My decision was that Saddam Hussein needed to be removed to provide any hope for a long term Middle East solution and I regarded the war as being legally sanctioned by UN Resolution 1441.

But the decision was not an easy one. I am deeply concerned at the notions of regime change and pre-emptive self-defence, both of which are untried and untested policies. Although I have less concern than many at the United States adopting these policies, equally I believe we run the risk as an international community that they will be used as a precedent in future by rather more unsavoury world leaders.

For those of you who were able to watch the debate in the House of Commons parliamentarians from the two major parties have found it hugely difficult to take the decisions that were finally made. I can assure you that all Labour and Conservative MPs with whom I discussed the matter gave the grave decision their utmost concern. The number of resignations from ministerial positions in government and in opposition is a testament to the decisions made on the basis of personal conscience.

Unfortunately the Liberals showed themselves to be the sad bunch they are by all voting against the government, having been led by their leader down different avenues for the months before. Charles Kennedy and his crew were not an edifying sight in the Commons I’m afraid.

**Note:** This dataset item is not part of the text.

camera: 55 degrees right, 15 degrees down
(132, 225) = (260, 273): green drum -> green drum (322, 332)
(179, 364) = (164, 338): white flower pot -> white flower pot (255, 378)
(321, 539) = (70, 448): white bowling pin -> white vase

As you will be aware there are some 659 Members of Parliament, and we all have different experiences and backgrounds which inform the decisions that we make. It has not been an easy time for all parliamentarians who are there both to represent their constituents and to act in the best interest of the nation.

I know that many of my constituents will profoundly disagree with my view but I trust that you will respect that my judgement in these matters is honestly held.